* Excerpt to read
-----

Rinehart’s secret millions to the IPA

Conservative donor Gina Rinehart.
Conservative donor Gina Rinehart.
Credit: AAP Image / Dave Hunt

The Institute of Public Affairs is the voice of freedom in our country, so its latest annual report says.

Over and over again, the word is repeated, like a mantra – freedom. On one particularly busy page, it appears 16 times. Freedom of speech, freedom of religion, freedom of association. Freedom to own private property. Freedom that is the legacy of Western civilisation. Freedom that is under threat from overbearing government. Freedom that can only flourish when humans “have the dignity to make their own decisions”.

The IPA is big on freedom, except perhaps freedom of information. If you want to know who funds this right-wing “think tank”, it won’t tell you.

Over the years, we have gleaned fragments of information about the institute’s backers. We know big tobacco was attracted to the IPA’s resolute opposition to “nanny state” regulation and kicked in funds; that the fossil fuel industry supported its climate change denialism; that Rupert Murdoch, whose father, Keith, was a co-founder of the IPA more than 70 years ago, was as one with it in its opposition to the funding of the ABC.

-----

* Entries shown

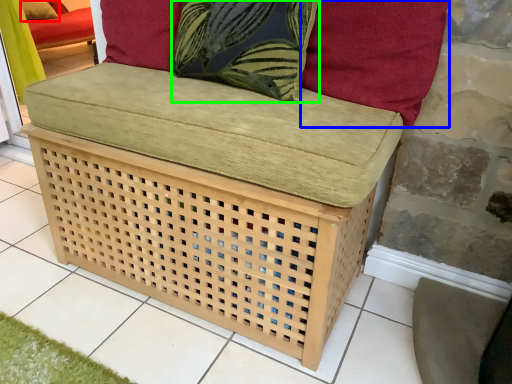
Question: Which object is positioned closest to pillow (highlighted by a red box)? Select from pillow (highlighted by a blue box) and throw pillow (highlighted by a green box).

Choices:
 (A) pillow
 (B) throw pillow

Answer: (B)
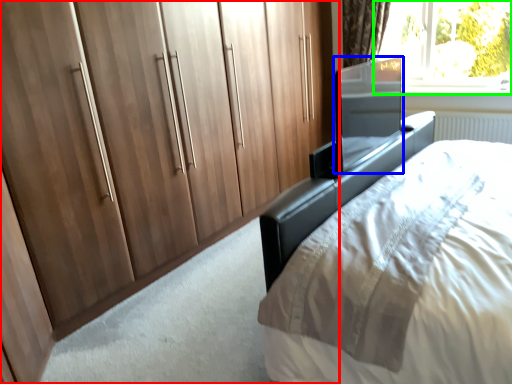
Question: Considering the real-world distances, which object is closest to cupboard (highlighted by a red box)? screen door (highlighted by a blue box) or window (highlighted by a green box).

Choices:
 (A) screen door
 (B) window

Answer: (A)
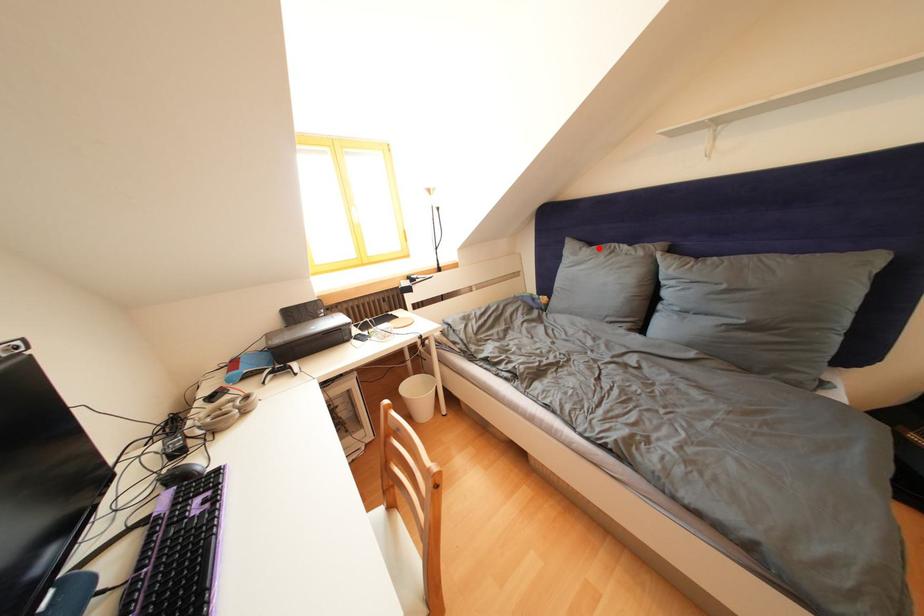
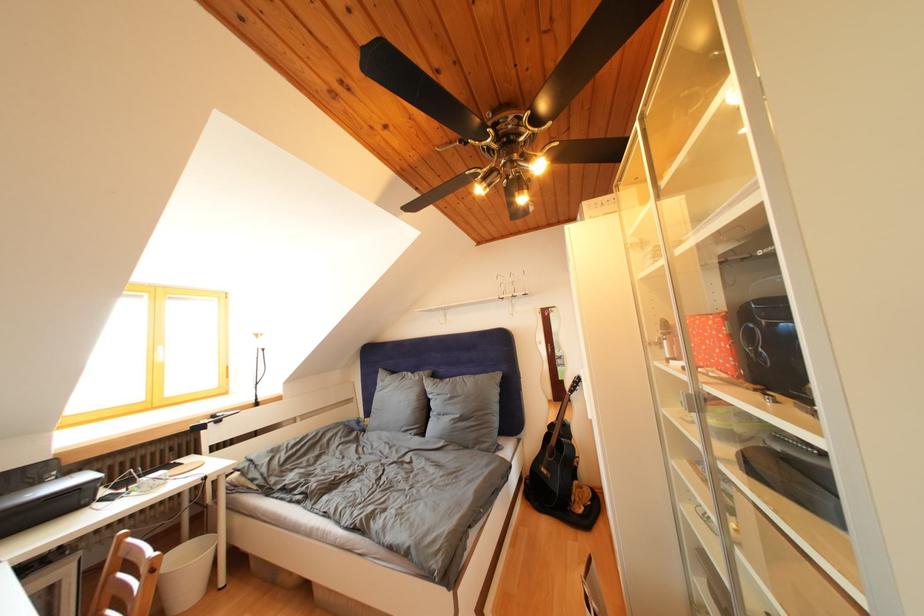
In the second image, find the point that corresponds to the highlighted location in the first image.

(400, 378)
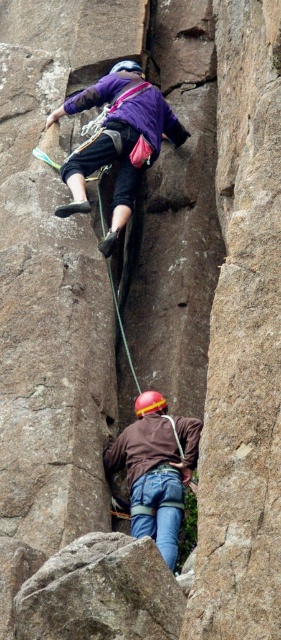
Between rough textured rock at lower center and matte purple shirt at upper center, which one has less height?

With less height is rough textured rock at lower center.

Between rough textured rock at lower center and matte purple shirt at upper center, which one is positioned lower?

rough textured rock at lower center is lower down.

Which is behind, point (161, 616) or point (136, 140)?

The point (136, 140) is more distant.

Identify the location of rough textured rock at lower center. (100, 593).

Who is lower down, rough textured rock at lower center or brown matte jacket at center?

Positioned lower is rough textured rock at lower center.

Which of these two, rough textured rock at lower center or brown matte jacket at center, stands shorter?

Standing shorter between the two is rough textured rock at lower center.

I want to click on rough textured rock at lower center, so click(x=100, y=593).

Does matte purple shirt at upper center appear on the left side of brown matte jacket at center?

Indeed, matte purple shirt at upper center is positioned on the left side of brown matte jacket at center.

Is point (134, 92) less distant than point (128, 470)?

That is False.

You are a GUI agent. You are given a task and a screenshot of the screen. Output one action in this format:
    pyautogui.click(x=<x>, y=<y>)
    Task: Click on the matte purple shirt at upper center
    Image resolution: width=281 pixels, height=640 pixels.
    Given the screenshot: What is the action you would take?
    pyautogui.click(x=118, y=140)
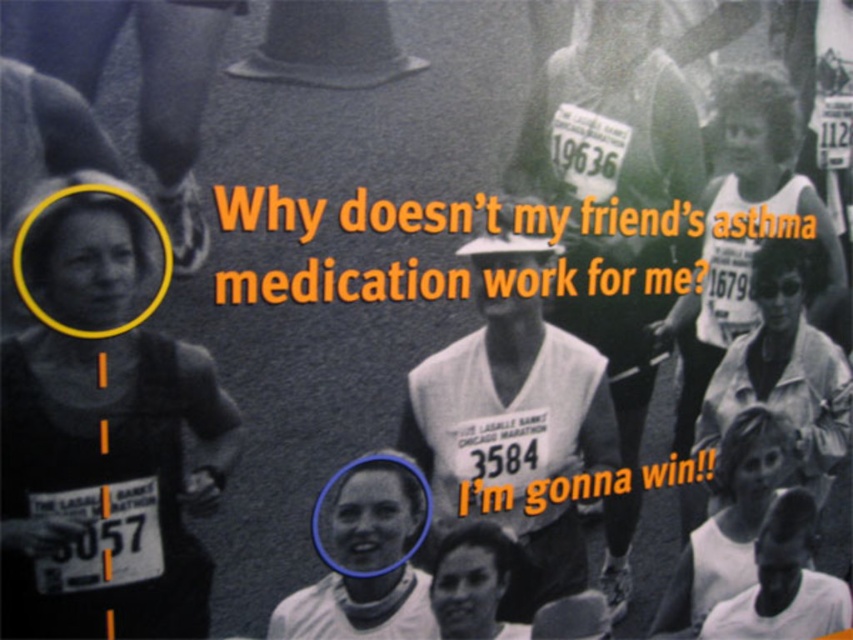
Measure the distance between white matte tank top at lower right and smooth white tank top at center.

white matte tank top at lower right and smooth white tank top at center are 26.10 inches apart.

Who is higher up, white matte tank top at lower right or smooth white tank top at center?

smooth white tank top at center is above.

Describe the element at coordinates (749, 541) in the screenshot. I see `white matte tank top at lower right` at that location.

Identify the location of white matte tank top at lower right. (749, 541).

Who is positioned more to the right, matte black shirt at left or white matte tank top at lower right?

white matte tank top at lower right

What do you see at coordinates (107, 483) in the screenshot?
I see `matte black shirt at left` at bounding box center [107, 483].

Between point (190, 508) and point (798, 499), which one is positioned behind?

The point (798, 499) is behind.

You are a GUI agent. You are given a task and a screenshot of the screen. Output one action in this format:
    pyautogui.click(x=<x>, y=<y>)
    Task: Click on the matte black shirt at left
    This screenshot has height=640, width=853.
    Given the screenshot: What is the action you would take?
    pyautogui.click(x=107, y=483)

The height and width of the screenshot is (640, 853). I want to click on matte black shirt at left, so click(x=107, y=483).

Which of these two, matte black shirt at left or smooth white tank top at center, stands taller?

matte black shirt at left

Find the location of a particular element. The height and width of the screenshot is (640, 853). matte black shirt at left is located at coordinates (107, 483).

Image resolution: width=853 pixels, height=640 pixels. I want to click on matte black shirt at left, so click(107, 483).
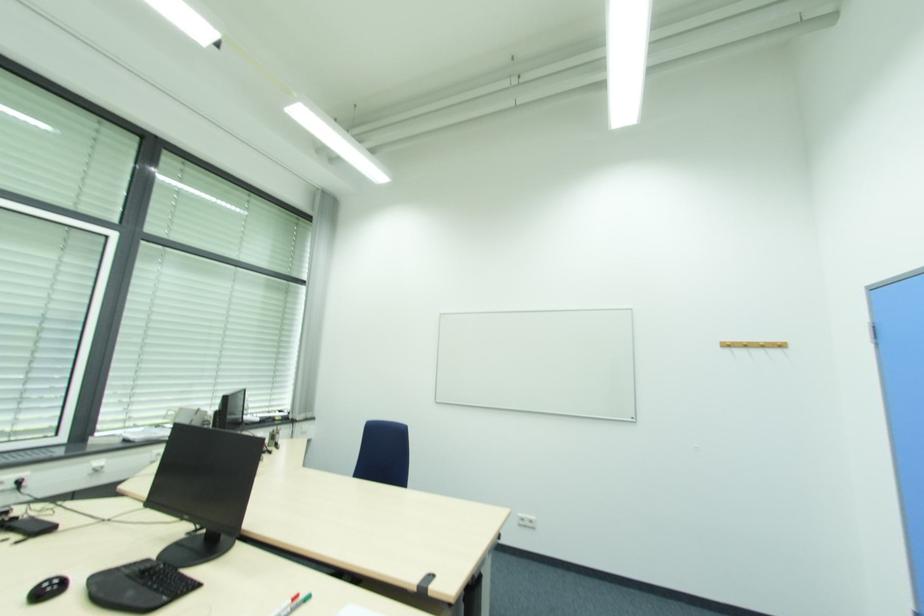
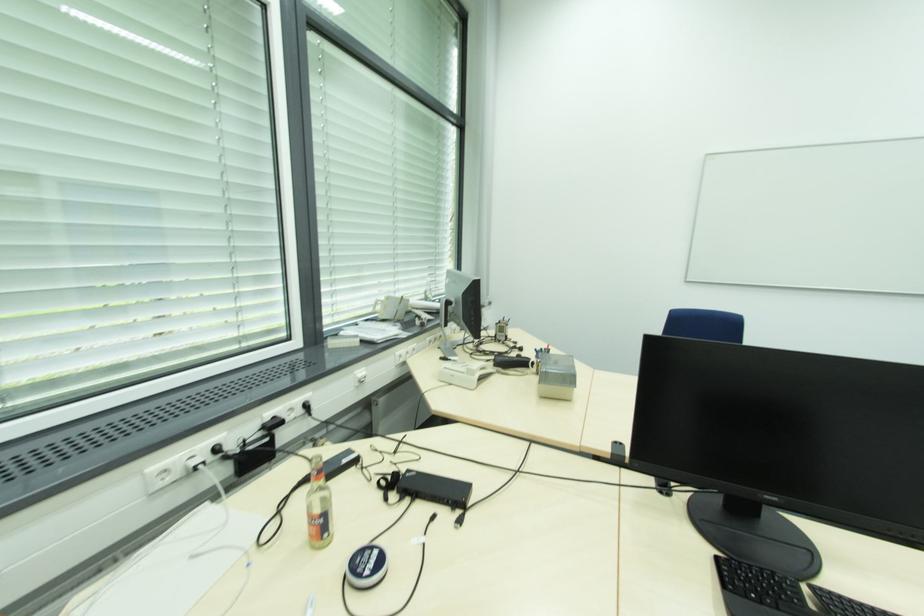
The images are taken continuously from a first-person perspective. In which direction are you moving?

The cameraman moved toward left, forward.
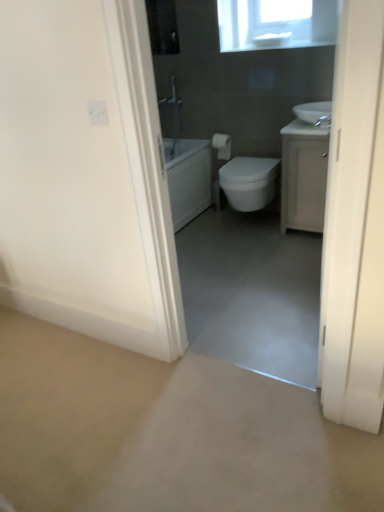
I want to click on vacant space situated above white glossy bidet at center (from a real-world perspective), so click(244, 166).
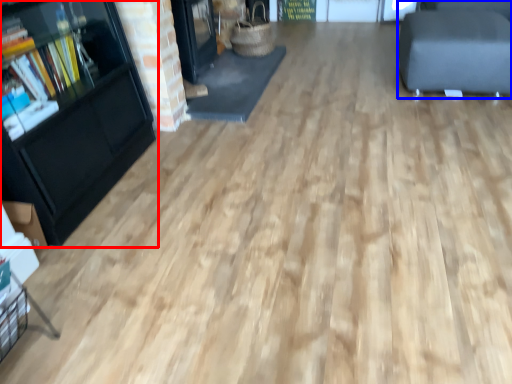
Question: Which object is further to the camera taking this photo, bookcase (highlighted by a red box) or furniture (highlighted by a blue box)?

Choices:
 (A) bookcase
 (B) furniture

Answer: (B)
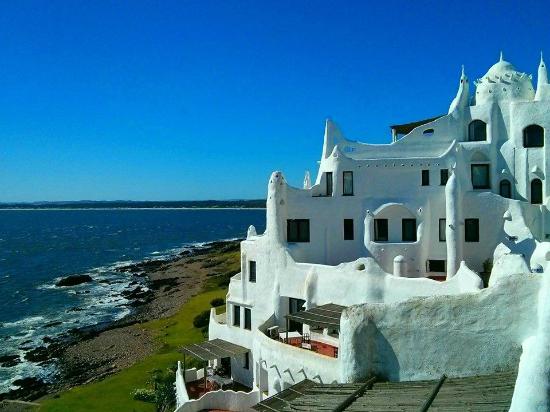
Where is `shades`? shades is located at coordinates (323, 310), (217, 346), (393, 393).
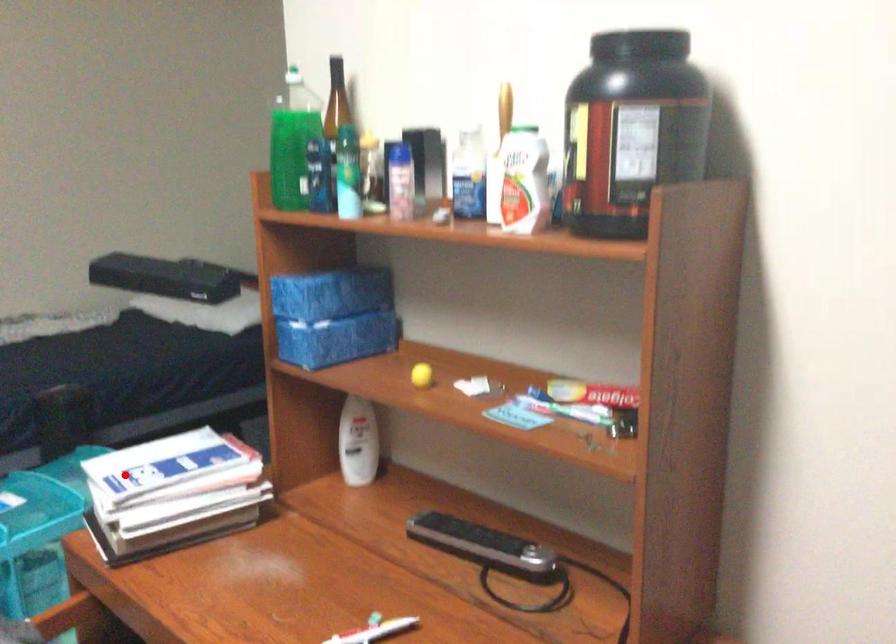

-----

* Tasks
[A] In the excerpt about the Institute of Public Affairs, how many times does the word "freedom" appear on one particularly busy page of its annual report?
[B] Rewrite the paragraph beginning "Over the years, we have gleaned" from the excerpt about the Institute of Public Affairs as a short list of its backers and what drew each one.
The records play no part in the tasks.

* Responses to the exercise
[A] It appears 16 times.

[B]
Known backers of the IPA:
- Big tobacco: drawn by the IPA's opposition to "nanny state" regulation.
- The fossil fuel industry: supported its climate change denialism.
- Rupert Murdoch: agreed with its opposition to funding the ABC. His father, Keith, co-founded the IPA more than 70 years ago.